Fusion of X-Ray Images and Clinical Data for a Multimodal Deep Learning Prediction Model of Osteoporosis: Algorithm Development and Validation Study.
Authors
Affiliations (3)
Affiliations (3)
- Department of Information, Daping Hospital, Army Medical University, No.10 Daping Changjiang Branch Road, Yuzhong District, Chongqing, China.
- Department of Orthopedics, Daping Hospital, Army Medical University, Chongqing, China.
- Department of Traumatic Surgery, School of Basic Medicine, Army Medical University, Chongqing, China.
Abstract
Osteoporosis is a bone disease characterized by reduced bone mineral density and mass, which increase the risk of fragility fractures in patients. Artificial intelligence can mine imaging features specific to different bone densities, shapes, and structures and fuse other multimodal features for synergistic diagnosis to improve prediction accuracy.
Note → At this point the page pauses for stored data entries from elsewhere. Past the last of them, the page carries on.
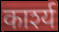
कार्श्य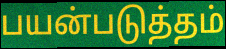
பயன்படுத்தம்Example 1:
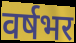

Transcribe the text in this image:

वर्षभर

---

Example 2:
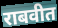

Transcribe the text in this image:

राबवीत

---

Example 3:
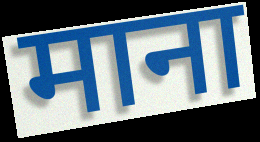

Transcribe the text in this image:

माना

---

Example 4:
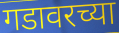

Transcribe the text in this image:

गडावरच्या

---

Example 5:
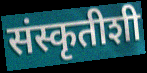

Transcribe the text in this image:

संस्कृतीशी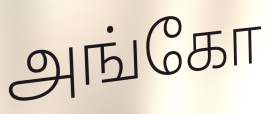
அங்கோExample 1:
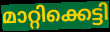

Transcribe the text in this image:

മാറ്റിക്കെട്ടി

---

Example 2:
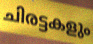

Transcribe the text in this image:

ചിരട്ടകളും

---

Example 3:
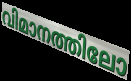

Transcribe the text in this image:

വിമാനത്തിലോ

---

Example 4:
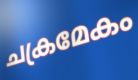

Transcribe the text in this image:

ചക്രമേകം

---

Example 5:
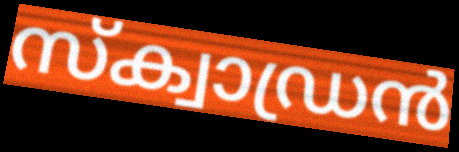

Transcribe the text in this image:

സ്ക്വാഡ്രൻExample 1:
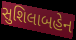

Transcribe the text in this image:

સુશિલાબહેન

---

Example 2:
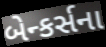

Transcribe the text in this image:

બેન્કર્સના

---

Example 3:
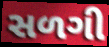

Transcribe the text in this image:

સળગી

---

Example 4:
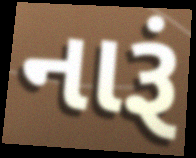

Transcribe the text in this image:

નારૂં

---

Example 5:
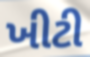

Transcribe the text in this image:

ખીટી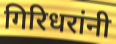
गिरिधरांनी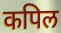
कपिल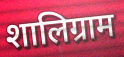
शालिग्राम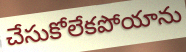
చేసుకోలేకపోయానుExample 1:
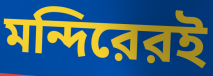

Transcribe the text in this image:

মন্দিরেরই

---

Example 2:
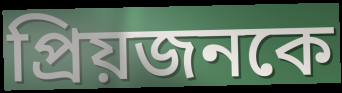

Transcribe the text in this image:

প্রিয়জনকে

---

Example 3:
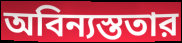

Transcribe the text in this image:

অবিন্যস্ততার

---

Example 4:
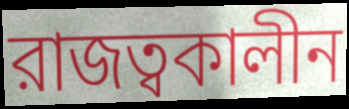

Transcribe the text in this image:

রাজত্বকালীন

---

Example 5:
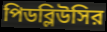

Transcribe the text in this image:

পিডব্লিউসির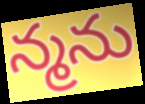
న్మను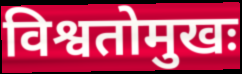
विश्वतोमुखः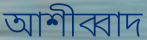
আশীব্বাদ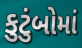
કુટુંબોમાં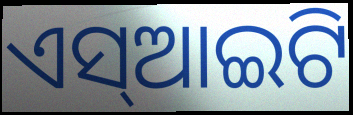
ଏସ୍ଆଇଟିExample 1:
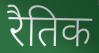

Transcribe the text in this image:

रैतिक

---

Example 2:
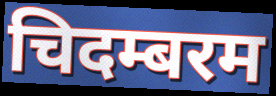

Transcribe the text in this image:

चिदम्बरम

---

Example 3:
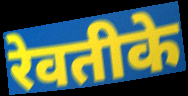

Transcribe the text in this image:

रेवतीके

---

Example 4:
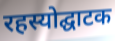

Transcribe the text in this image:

रहस्योद्घाटक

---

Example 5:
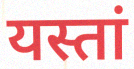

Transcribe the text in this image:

यस्तां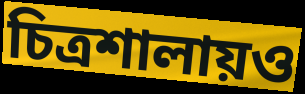
চিত্রশালায়ওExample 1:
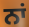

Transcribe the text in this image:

ਨਾਂ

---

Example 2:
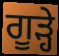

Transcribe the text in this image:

ਗੂੜ੍ਹੇ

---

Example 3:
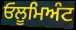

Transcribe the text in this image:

ਓਲੂਮਿਅੰਟ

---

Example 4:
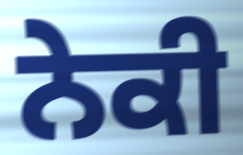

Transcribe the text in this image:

This study aims to develop a multimodal model that fuses chest X-rays and clinical parameters for opportunistic screening of osteoporosis and to compare and analyze the experimental results with existing methods. We used multimodal data, including chest X-ray images and clinical data, from a total of 1780 patients at Chongqing Daping Hospital from January 2019 to August 2024. We adopted a probability fusion strategy to construct a multimodal model. In our model, we used a convolutional neural network as the backbone network for image processing and fine-tuned it using a transfer learning technique to suit the specific task of this study. In addition, we introduced a gradient-based wavelet feature extraction method. We combined it with an attention mechanism to assist in feature fusion, which enhanced the model's focus on key regions of the image and further improved its ability to extract image features. The multimodal model proposed in this paper outperforms the traditional methods in the 4 evaluation metrics of area under the curve value, accuracy, sensitivity, and specificity. Compared with using only the X-ray image model, the multimodal model improved the area under the curve value significantly from 0.951 to 0.975 (P=.004), the accuracy from 89.32% to 92.36% (P=.045), the sensitivity from 89.82% to 91.23% (P=.03), and the specificity from 88.64% to 93.92% (P=.008). While the multimodal model that fuses chest X-ray images and clinical data demonstrated superior performance compared to unimodal models and traditional methods, this study has several limitations. The dataset size may not be sufficient to capture the full diversity of the population. The retrospective nature of the study may introduce selection bias, and the lack of external validation limits the generalizability of the findings. Future studies should address these limitations by incorporating larger, more diverse datasets and conducting rigorous external validation to further establish the model's clinical use.